Your first step should be to sell RSU and new ESPP shares ASAP. This helps you to free up the necessary cash that will help you to pay your taxes in the filing season after IPO. Selling your RSUs and new ESPP shares also helps you to diversify your investment portfolio. Even if your company is doing incredibly well, that doesn’t mean it’s going to be that way for forever. Having a diverse portfolio that doesn’t have too much stock in one company (even if that company is your company) is in your best interest. Don’t put all of your eggs in one basket, so to speak. Selling these shares also helps you to avoid adding to your already-concentrated stock position with your company, and helps you to avoid paying regular income tax on RSUs and being limited by capital losses on the shares. In short, selling RSUs and ESPP shares helps you to mitigate the impact of taxes and risk on your investment portfolio.

Get organized. Don’t wait till April to get organized for your April 15th tax deadline; start now. Waiting to get organized for tax season is never a good idea – but this is especially true after an IPO. You have too many pieces to your financial puzzle right now to procrastinate.

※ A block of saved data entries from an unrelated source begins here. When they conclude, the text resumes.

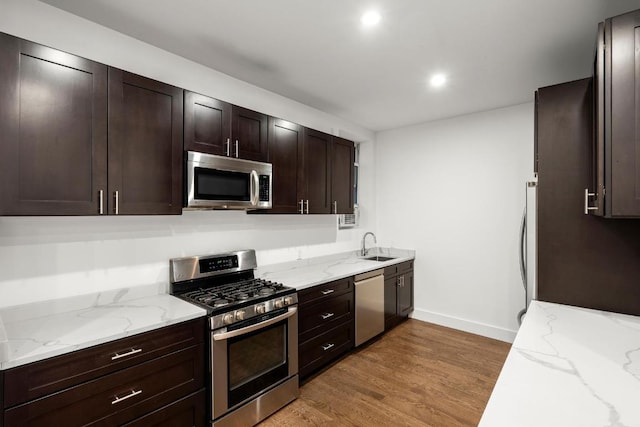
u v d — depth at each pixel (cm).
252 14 186
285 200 276
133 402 162
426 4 175
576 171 192
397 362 302
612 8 176
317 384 265
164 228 230
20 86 145
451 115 378
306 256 348
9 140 142
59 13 183
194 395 186
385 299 362
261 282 258
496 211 356
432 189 403
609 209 138
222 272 254
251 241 289
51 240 181
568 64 245
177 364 179
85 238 194
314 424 216
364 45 220
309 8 180
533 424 91
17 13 169
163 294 228
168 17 190
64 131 158
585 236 192
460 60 240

The longer you wait, the more likely you are to feel rushed and potentially miss a key piece of information that could save you thousands on your taxes.

Plan around your trading windows. Trading windows are something new you have to deal with after an IPO, and it might feel stressful to suddenly have a new timeline to consider. However, as long as you’re staying tax aware when exercising and selling within your trading windows, you should be able to trade successfully in a way that mitigates the impact of taxes come filing season.

If you don’t have a plan in place around how you want to approach your various stock options in a given trading window, you risk missing opportunities to sell your shares in a way that reduces taxes owed. You also put yourself at risk of incurring some hefty costs if you miss your window, which is something nobody wants to deal with.

The tax consequences of an IPO can be overwhelming, especially if you’re managing RSUs, ISOs, ESPPs, and trading windows for the first time. If you bury your head in the sand and continue to treat things as “business as usual,” it’s likely that you’ll end up paying more in taxes than you needed to due to missed opportunities.

Working with a tax advisor who understands IPOs and tech stock compensation can help you navigate this new financial chapter with confidence.